News

Catholic charity asks Wisconsin court to declare it ‘religious’ after labor board says no

[ad_1]

A Roman Catholic charity has asked the Wisconsin Supreme Court to declare it a religious organization, something the state’s unemployment bureau has fought for several years.

The Catholic Charities Bureau in Superior, Wisconsin, sued the state’s Labor & Industrial Review Commission, which has opposed the designation. An appeals court said because the charity doesn’t evangelize its clients, the group isn’t “inherently” a religious entity, despite a church teaching that caring for the poor isn’t restricted to those who accept the church’s beliefs.

“The lower court’s reasoning flies in the face of both the Constitution and simple common sense,” Eric Rassbach, vice president and senior counsel at Becket, which represents the charity, said in a statement. He said “it is absurd to suggest that Catholic Charities Bureau is not religious.”

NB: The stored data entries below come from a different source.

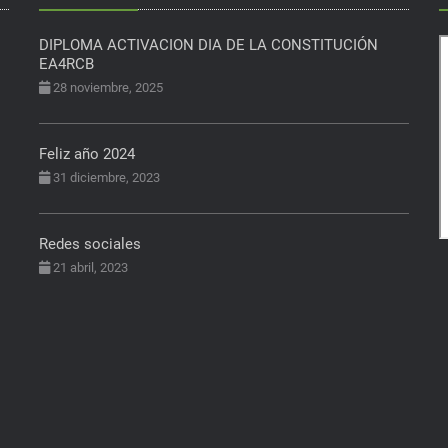
DIPLOMA ACTIVACION DIA DE LA CONSTITUCIÓN
EA4RCB
28 noviembre, 2025
Feliz año 2024
31 diciembre, 2023
Redes sociales
21 abril, 2023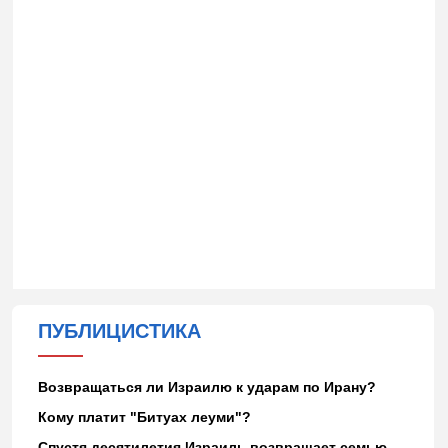
ПУБЛИЦИСТИКА
Возвращаться ли Израилю к ударам по Ирану?
Кому платит "Битуах леуми"?
Спустя десятилетия Израиль возвращает семью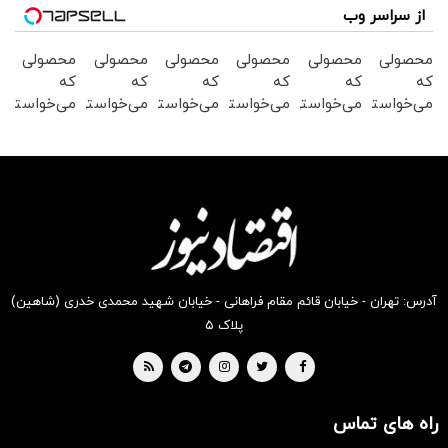
از سراسر وب
محصولی
محصولی
محصولی
محصولی
محصولی
محصولی
که
که
که
که
که
که
می‌خواستی
می‌خواستی
می‌خواستی
می‌خواستی
می‌خواستی
می‌خواستی
رو در
رو در
رو در
رو در
رو در
رو در
شکفت
شگفت
شگفت
شکفت
شگفت
شگفت
انگیز
انگیز
انگیز
انگیز
انگیز
انگیز
دیجی‌کالا
دیجی‌کالا
دیجی‌کالا
دیجی‌کالا
دیجی‌کالا
دیجی‌کالا
بخر !
بخر !
بخر !
بخر !
بخر !
بخر !
آدرس: تهران - خیابان قائم مقام فراهانی - خیابان شهید محمدی خدری (شاهین)
پلاک ۵
راه های تماس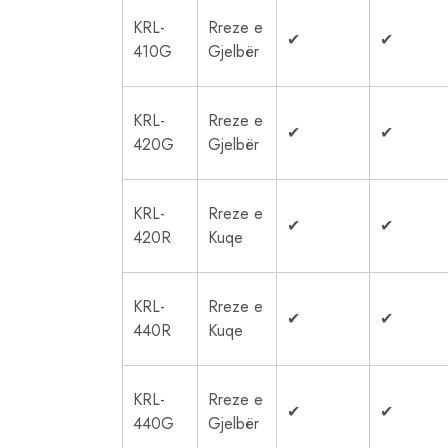
KRL-
Rreze e
✔
✔
410G
Gjelbër
KRL-
Rreze e
✔
✔
420G
Gjelbër
KRL-
Rreze e
✔
✔
420R
Kuqe
KRL-
Rreze e
✔
✔
440R
Kuqe
KRL-
Rreze e
✔
✔
440G
Gjelbër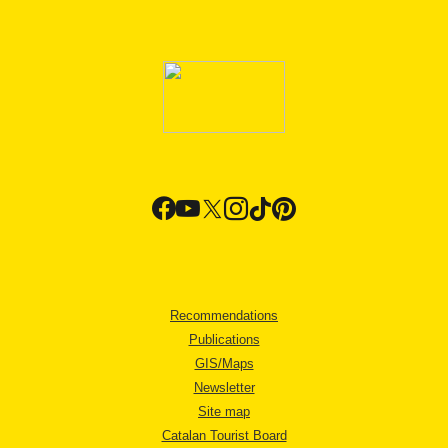
Recommendations
Publications
GIS/Maps
Newsletter
Site map
Catalan Tourist Board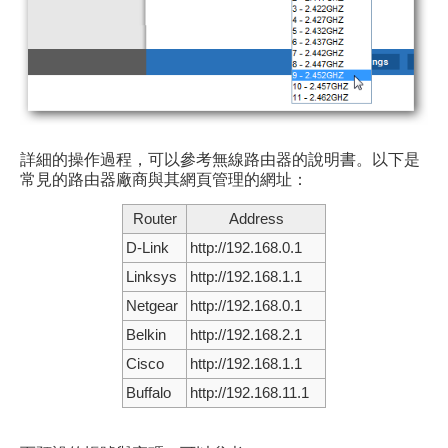
詳細的操作過程，可以參考無線路由器的說明書。以下是
常見的路由器廠商與其網頁管理的網址：
Router
Address
D-Link
http://192.168.0.1
Linksys
http://192.168.1.1
Netgear
http://192.168.0.1
Belkin
http://192.168.2.1
Cisco
http://192.168.1.1
Buffalo
http://192.168.11.1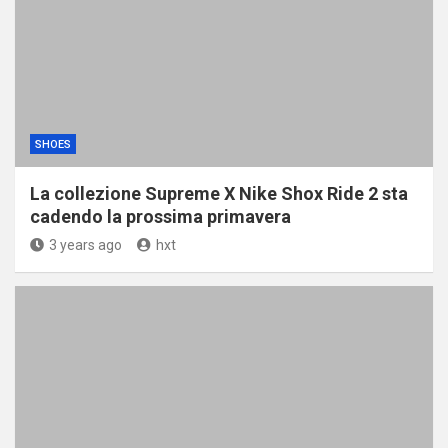
SHOES
La collezione Supreme X Nike Shox Ride 2 sta
cadendo la prossima primavera
3 years ago
hxt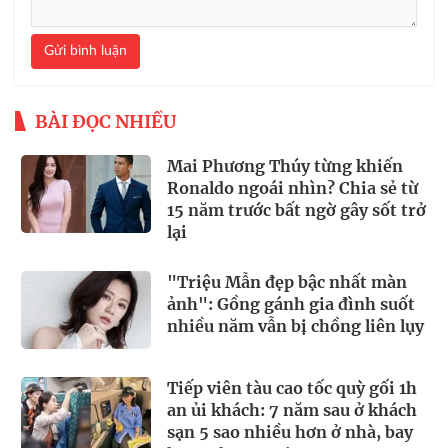
Gửi bình luận
BÀI ĐỌC NHIỀU
Mai Phương Thúy từng khiến
Ronaldo ngoái nhìn? Chia sẻ từ
15 năm trước bất ngờ gây sốt trở
lại
"Triệu Mẫn đẹp bậc nhất màn
ảnh": Gồng gánh gia đình suốt
nhiều năm vẫn bị chồng liên lụy
Tiếp viên tàu cao tốc quỳ gối 1h
an ủi khách: 7 năm sau ở khách
sạn 5 sao nhiều hơn ở nhà, bay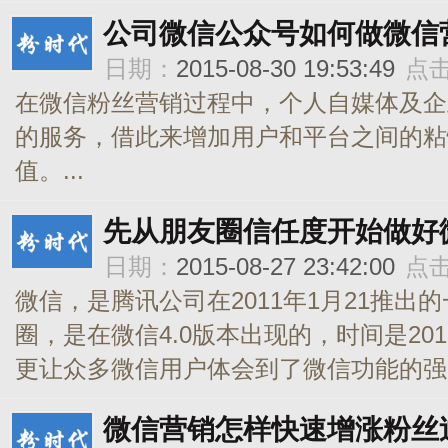
公司微信公众号如何做微信
日期：
2015-08-30 19:53:49
点
在微信粉丝营销过程中，个人自媒体及企
的服务，借此来增加用户和平台之间的粘
值。...
先从朋友圈信任度开始做好
日期：
2015-08-27 23:42:00
点
微信，是腾讯公司在2011年1月21推
圈，是在微信4.0版本出现的，时间是20
更让众多微信用户体会到了微信功能的强大
微信营销怎样快速增涨粉丝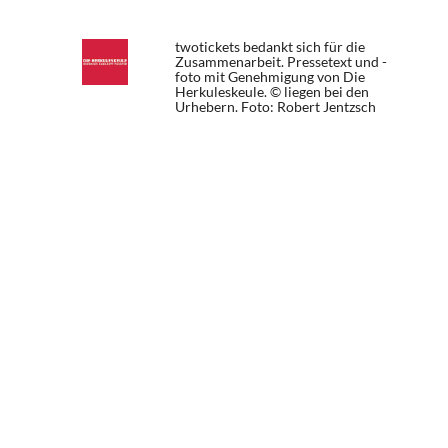
twotickets bedankt sich für die
Zusammenarbeit. Pressetext und -
foto mit Genehmigung von Die
Herkuleskeule. © liegen bei den
Urhebern.
Foto: Robert Jentzsch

Roman Catholic Bishop James Powers, who heads the Diocese of Superior, Wisconsin, said the “Catholic Charities Bureau and their subsidiary ministries provide essential resources to the most vulnerable members of our community.” and that “everything they do is steeped in the mission of the Church.”

The tussle over a religious exemption from the state’s unemployment insurance program — one historically granted to Catholic organizations and other religious groups — allows Catholic Charities to set up and administer their own unemployment benefits program.

Attorney Nick Reeves, counsel at the Becket firm, said this is an instance where church and state should be separate.

“What the Wisconsin agency here did was to say, by organizing yourself in this way, so that you can serve those in need, and by serving people, regardless of their faith, you’re no longer sufficiently religious,” Mr. Reeves said in a telephone interview. “That’s a determination we don’t think courts should be making because they’ll have to root around in the internal organization and the structure of Catholic Charities Bureau and decide, well, is this service to the poor actually religious?”

Mr. Reeves expressed concern that the current ruling, if allowed to stand, could impact faith-based charities in other states.

“Wisconsin was the first state to enact an unemployment compensation law,” he said. “Other states look to Wisconsin on how they interpret their laws. I think this could have a nationwide impact and would be really problematic for other Catholic charities around the country that are similarly structured or just any other religious social service provider, such as The Salvation Army.”

Anita Krasno, general counsel for the Wisconsin Labor & Industry Review Commission, said via email that the agency “is unable to comment on pending litigation.”